(Data under study Opens)
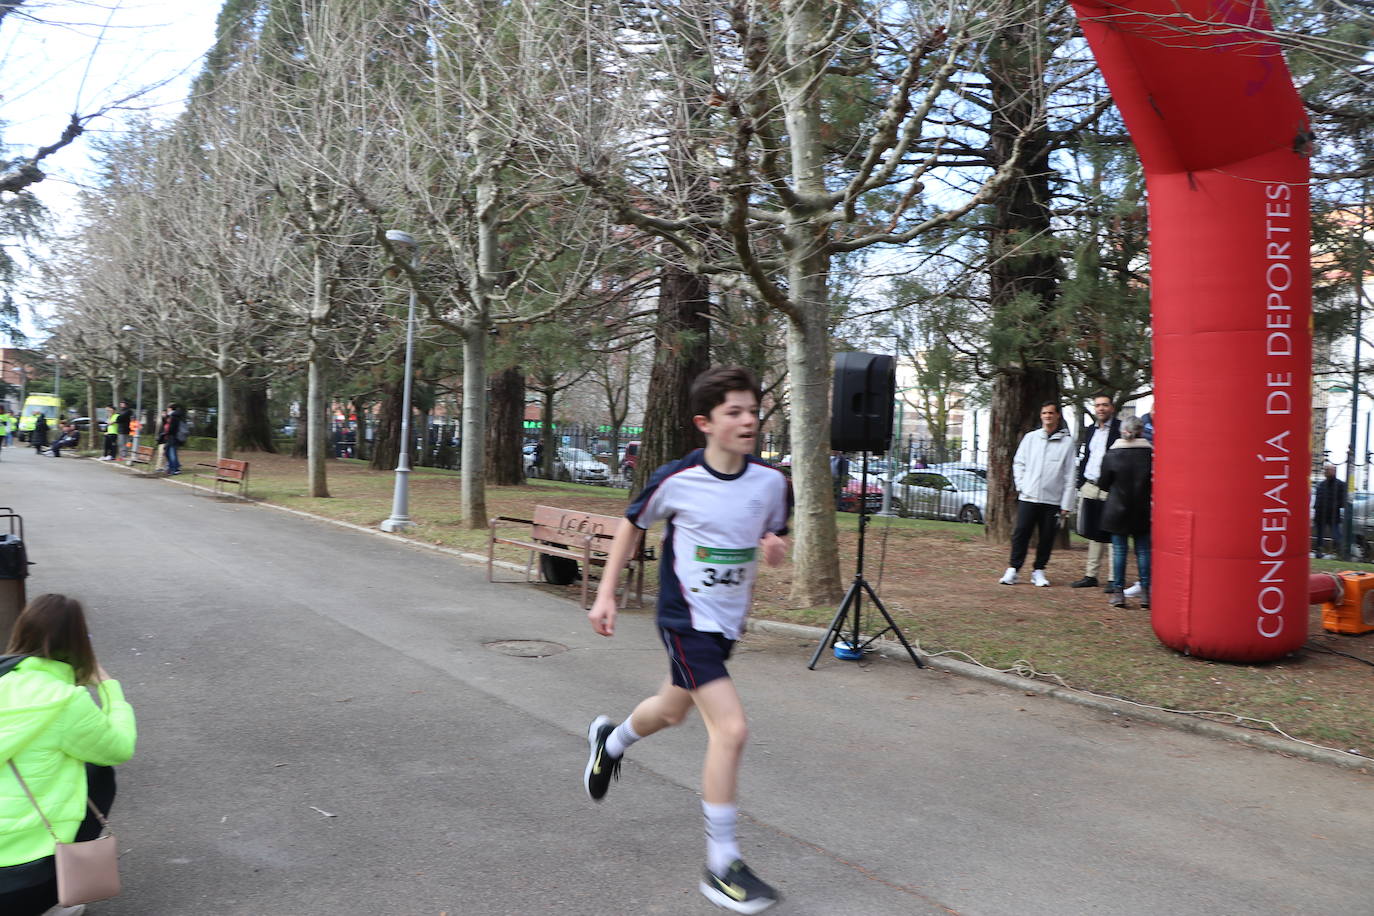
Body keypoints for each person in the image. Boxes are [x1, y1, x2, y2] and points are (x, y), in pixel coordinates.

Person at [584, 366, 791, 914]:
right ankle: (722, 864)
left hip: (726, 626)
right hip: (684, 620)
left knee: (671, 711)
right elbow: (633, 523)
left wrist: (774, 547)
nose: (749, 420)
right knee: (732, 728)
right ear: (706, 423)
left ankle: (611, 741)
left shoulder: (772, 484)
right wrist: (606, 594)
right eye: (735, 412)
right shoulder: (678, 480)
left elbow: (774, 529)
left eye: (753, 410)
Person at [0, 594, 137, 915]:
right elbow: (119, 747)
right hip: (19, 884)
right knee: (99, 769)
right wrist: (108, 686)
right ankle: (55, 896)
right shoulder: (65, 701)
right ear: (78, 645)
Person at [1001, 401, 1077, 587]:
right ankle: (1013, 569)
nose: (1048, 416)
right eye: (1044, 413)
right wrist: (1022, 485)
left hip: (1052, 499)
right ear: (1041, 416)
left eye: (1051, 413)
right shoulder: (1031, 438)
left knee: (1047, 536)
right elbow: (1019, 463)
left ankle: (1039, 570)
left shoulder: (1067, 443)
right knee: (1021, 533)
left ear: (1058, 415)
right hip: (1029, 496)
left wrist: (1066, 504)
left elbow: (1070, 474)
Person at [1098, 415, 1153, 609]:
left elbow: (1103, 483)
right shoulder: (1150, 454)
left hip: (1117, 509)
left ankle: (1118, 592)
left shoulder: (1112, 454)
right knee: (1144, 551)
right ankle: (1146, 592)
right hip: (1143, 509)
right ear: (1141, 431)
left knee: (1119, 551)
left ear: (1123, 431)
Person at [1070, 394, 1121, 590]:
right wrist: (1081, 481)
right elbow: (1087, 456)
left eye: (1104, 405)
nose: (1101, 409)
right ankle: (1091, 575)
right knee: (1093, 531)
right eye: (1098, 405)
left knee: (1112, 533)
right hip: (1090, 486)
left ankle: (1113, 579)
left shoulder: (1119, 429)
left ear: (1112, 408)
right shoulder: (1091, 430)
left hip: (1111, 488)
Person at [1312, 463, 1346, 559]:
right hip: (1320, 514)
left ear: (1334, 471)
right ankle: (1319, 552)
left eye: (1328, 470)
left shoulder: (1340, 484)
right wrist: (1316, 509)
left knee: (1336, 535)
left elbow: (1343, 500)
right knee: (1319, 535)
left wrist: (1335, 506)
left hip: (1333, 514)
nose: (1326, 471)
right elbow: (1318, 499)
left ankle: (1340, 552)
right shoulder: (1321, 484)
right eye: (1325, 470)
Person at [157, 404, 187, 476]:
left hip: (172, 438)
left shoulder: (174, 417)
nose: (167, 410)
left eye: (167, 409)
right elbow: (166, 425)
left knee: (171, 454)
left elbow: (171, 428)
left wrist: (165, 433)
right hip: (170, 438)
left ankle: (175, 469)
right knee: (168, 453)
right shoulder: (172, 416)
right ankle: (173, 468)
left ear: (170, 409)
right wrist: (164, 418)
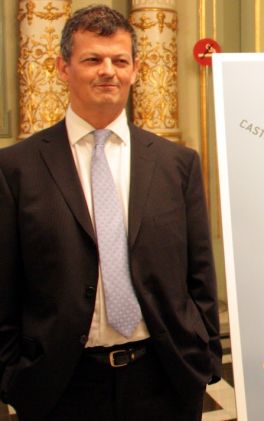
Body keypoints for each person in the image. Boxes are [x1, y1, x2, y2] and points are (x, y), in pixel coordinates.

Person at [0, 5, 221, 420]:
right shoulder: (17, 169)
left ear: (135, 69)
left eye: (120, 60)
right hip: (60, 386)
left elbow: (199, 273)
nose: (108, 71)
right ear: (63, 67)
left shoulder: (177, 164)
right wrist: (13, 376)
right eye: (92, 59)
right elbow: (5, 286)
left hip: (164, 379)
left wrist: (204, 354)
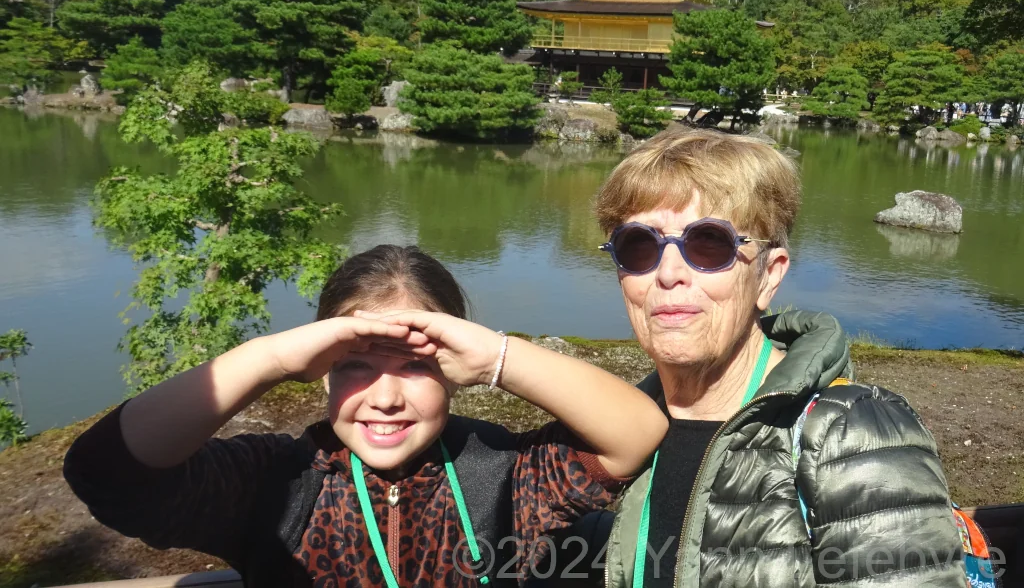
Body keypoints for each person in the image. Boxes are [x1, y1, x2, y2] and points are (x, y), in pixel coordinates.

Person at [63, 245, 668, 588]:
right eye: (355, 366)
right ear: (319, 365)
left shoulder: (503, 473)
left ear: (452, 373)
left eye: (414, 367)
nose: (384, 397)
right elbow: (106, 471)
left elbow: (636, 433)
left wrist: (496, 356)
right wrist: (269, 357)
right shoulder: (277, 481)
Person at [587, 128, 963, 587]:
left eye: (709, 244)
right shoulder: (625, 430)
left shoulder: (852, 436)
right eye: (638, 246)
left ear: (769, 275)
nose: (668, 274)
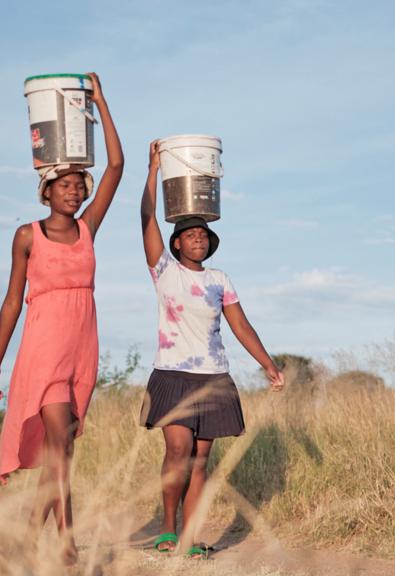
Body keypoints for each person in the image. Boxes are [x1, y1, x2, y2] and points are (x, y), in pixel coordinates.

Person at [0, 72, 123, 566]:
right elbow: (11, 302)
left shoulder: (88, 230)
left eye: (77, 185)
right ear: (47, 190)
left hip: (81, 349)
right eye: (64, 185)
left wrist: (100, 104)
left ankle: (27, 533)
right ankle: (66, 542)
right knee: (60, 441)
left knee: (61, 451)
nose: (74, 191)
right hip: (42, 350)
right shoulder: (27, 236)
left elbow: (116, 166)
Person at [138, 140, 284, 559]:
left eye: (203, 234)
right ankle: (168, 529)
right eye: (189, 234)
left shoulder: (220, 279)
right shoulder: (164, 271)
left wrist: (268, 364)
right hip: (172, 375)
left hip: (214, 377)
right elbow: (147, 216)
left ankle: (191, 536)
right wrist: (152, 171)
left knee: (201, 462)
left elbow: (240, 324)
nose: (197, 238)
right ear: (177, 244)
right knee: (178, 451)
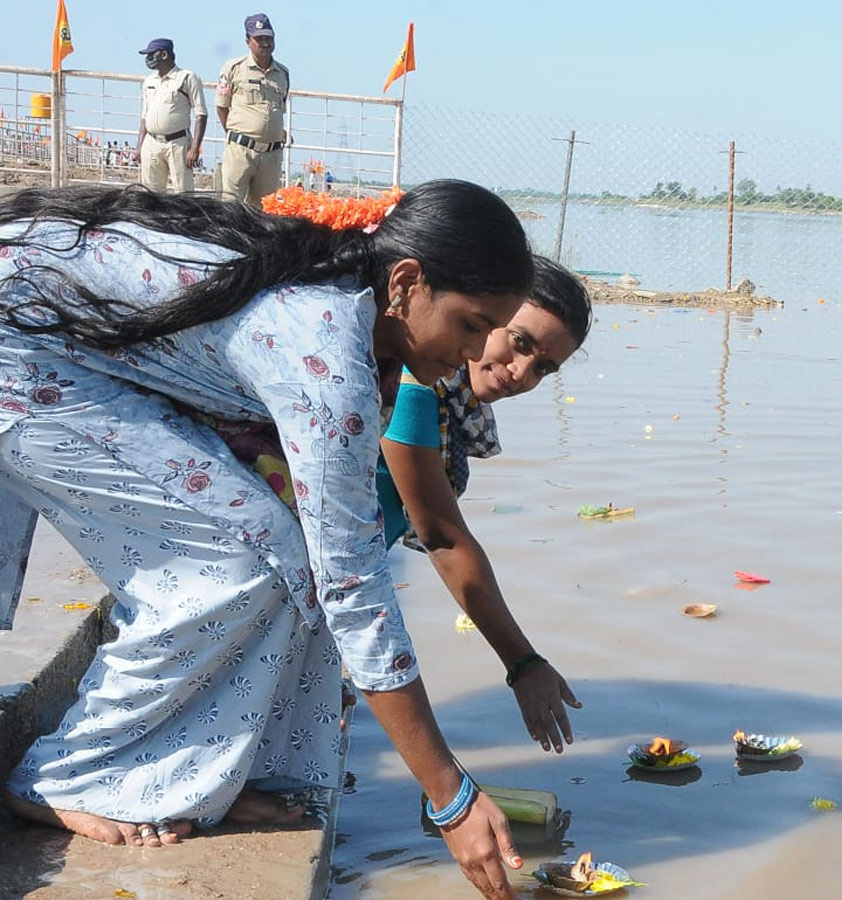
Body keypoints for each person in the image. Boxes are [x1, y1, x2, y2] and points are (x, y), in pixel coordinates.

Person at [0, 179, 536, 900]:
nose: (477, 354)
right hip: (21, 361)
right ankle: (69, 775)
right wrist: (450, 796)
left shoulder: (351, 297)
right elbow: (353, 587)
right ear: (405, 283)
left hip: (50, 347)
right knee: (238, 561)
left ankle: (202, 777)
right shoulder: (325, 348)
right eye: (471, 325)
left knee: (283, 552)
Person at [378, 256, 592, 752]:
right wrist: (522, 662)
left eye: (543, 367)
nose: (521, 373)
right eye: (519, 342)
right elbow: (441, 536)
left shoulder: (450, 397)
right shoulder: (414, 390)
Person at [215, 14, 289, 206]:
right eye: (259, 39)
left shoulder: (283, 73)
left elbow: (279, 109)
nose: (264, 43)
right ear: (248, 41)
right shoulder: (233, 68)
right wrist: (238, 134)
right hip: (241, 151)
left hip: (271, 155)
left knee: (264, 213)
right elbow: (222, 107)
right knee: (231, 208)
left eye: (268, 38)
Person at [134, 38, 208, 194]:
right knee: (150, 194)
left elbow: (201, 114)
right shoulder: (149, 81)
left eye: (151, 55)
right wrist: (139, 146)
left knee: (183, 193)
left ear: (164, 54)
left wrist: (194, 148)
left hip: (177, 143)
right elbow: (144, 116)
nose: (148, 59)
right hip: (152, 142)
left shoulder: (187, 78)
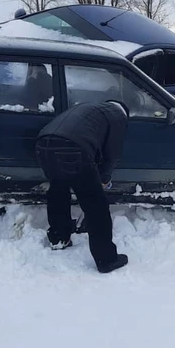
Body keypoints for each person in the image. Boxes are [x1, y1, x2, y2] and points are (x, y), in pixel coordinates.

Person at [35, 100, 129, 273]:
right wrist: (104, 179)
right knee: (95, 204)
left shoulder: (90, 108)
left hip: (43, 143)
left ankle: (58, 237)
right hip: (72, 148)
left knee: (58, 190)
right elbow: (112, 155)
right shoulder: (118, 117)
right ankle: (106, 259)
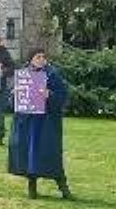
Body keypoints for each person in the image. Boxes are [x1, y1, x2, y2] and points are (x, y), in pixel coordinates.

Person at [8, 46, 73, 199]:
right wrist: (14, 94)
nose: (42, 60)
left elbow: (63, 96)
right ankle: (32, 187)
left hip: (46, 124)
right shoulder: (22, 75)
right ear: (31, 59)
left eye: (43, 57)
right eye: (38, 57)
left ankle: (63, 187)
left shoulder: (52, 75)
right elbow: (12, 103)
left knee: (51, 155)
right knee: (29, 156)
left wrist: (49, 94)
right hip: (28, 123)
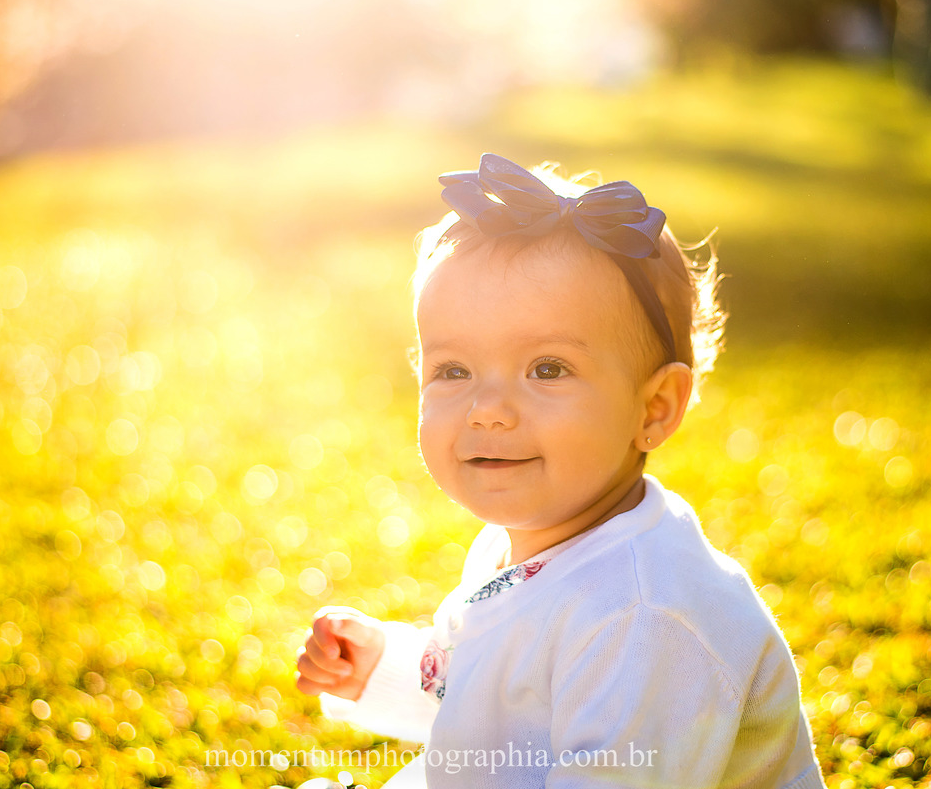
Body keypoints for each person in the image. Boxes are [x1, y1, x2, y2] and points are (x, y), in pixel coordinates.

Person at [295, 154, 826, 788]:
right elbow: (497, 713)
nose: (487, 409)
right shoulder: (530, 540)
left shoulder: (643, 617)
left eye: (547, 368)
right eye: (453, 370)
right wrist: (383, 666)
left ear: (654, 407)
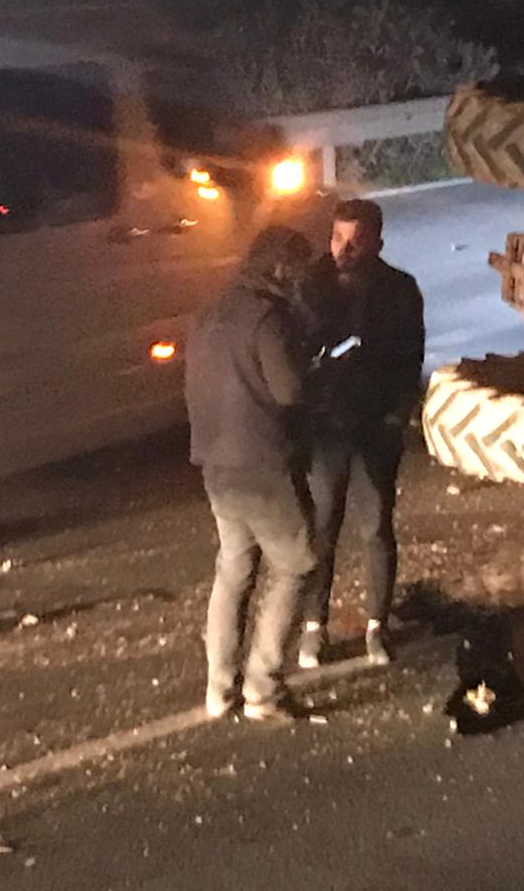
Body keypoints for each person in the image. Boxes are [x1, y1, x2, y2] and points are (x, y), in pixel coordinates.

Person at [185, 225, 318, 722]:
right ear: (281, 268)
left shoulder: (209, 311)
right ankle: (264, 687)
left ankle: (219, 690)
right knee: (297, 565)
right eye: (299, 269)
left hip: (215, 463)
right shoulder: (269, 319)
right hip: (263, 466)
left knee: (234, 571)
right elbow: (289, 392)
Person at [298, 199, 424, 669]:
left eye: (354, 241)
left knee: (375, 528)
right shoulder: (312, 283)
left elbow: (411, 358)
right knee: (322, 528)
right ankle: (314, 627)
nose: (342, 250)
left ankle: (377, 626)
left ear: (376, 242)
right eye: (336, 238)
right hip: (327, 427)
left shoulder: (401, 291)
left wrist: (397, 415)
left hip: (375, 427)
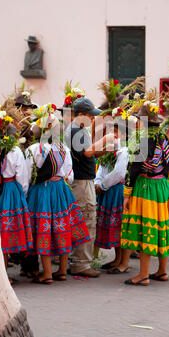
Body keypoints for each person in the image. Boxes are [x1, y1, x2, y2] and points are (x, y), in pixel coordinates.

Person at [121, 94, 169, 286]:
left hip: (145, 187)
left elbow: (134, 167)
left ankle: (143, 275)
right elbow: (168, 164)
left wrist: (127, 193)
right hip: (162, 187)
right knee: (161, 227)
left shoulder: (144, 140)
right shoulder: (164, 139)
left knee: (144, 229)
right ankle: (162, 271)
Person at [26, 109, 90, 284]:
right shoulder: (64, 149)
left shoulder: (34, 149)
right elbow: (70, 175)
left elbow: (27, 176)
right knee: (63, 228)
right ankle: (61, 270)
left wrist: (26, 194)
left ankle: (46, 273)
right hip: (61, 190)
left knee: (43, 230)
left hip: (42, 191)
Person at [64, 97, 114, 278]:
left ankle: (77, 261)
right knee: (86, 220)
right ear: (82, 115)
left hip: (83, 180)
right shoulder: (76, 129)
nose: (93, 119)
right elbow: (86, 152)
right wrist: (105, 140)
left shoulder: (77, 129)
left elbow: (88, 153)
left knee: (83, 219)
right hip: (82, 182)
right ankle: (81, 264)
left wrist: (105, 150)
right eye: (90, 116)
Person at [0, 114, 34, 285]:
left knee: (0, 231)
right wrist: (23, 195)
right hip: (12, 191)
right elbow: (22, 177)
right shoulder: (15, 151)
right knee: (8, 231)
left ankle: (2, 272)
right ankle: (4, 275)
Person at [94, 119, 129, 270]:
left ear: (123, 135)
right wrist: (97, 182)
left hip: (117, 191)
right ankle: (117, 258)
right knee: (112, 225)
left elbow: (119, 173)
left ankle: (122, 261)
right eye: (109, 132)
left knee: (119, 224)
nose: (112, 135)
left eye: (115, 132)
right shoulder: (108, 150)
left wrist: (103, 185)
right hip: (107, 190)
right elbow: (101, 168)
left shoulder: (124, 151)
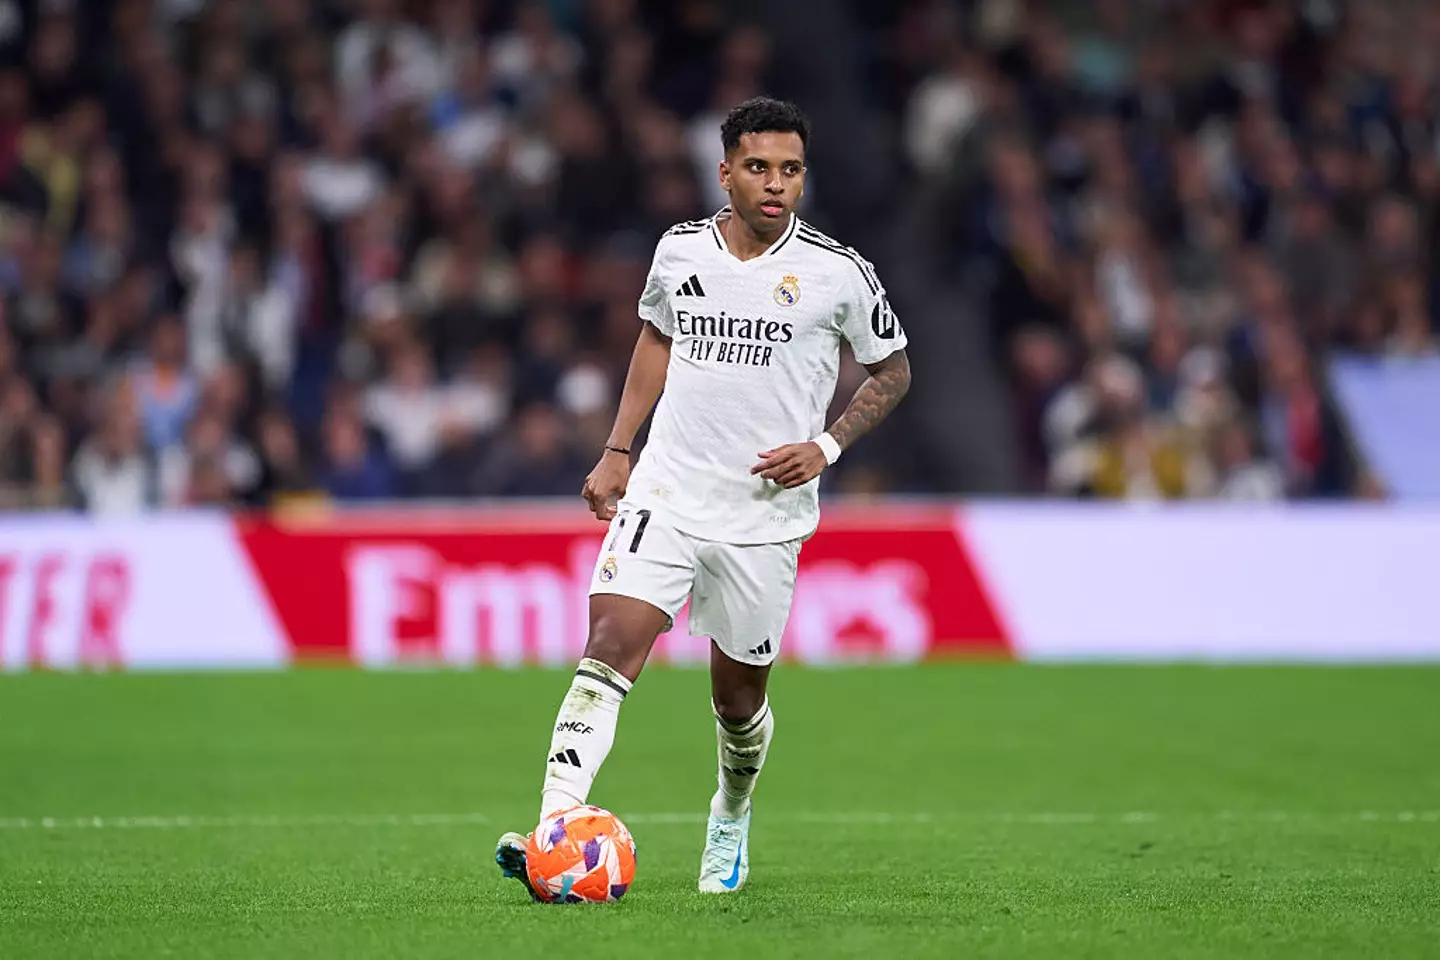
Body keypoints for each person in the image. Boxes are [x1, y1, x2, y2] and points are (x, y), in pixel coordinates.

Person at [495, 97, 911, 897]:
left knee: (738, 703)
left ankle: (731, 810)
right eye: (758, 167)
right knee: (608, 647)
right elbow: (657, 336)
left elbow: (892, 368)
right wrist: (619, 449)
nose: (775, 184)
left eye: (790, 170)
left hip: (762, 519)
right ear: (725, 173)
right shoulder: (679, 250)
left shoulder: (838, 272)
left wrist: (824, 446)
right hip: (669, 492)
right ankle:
(Data under study Closes)
Exercise brief
Taking the entries above, copy word for word the lines from the one with "left ankle: (377, 626)" up to and including the one with "right hip: (162, 187)", without any picture.

Solution to the exercise
left ankle: (377, 626)
left ear: (376, 242)
right eye: (336, 238)
right hip: (327, 427)
left shoulder: (401, 291)
left wrist: (397, 415)
left hip: (375, 427)
Body keypoints for each person in the image. Boxes are [x1, y1, x2, y2] and points are (x, y), in pixel coordinates.

Person at [121, 94, 169, 286]:
left hip: (145, 187)
left elbow: (134, 167)
left ankle: (143, 275)
right elbow: (168, 164)
left wrist: (127, 193)
right hip: (162, 187)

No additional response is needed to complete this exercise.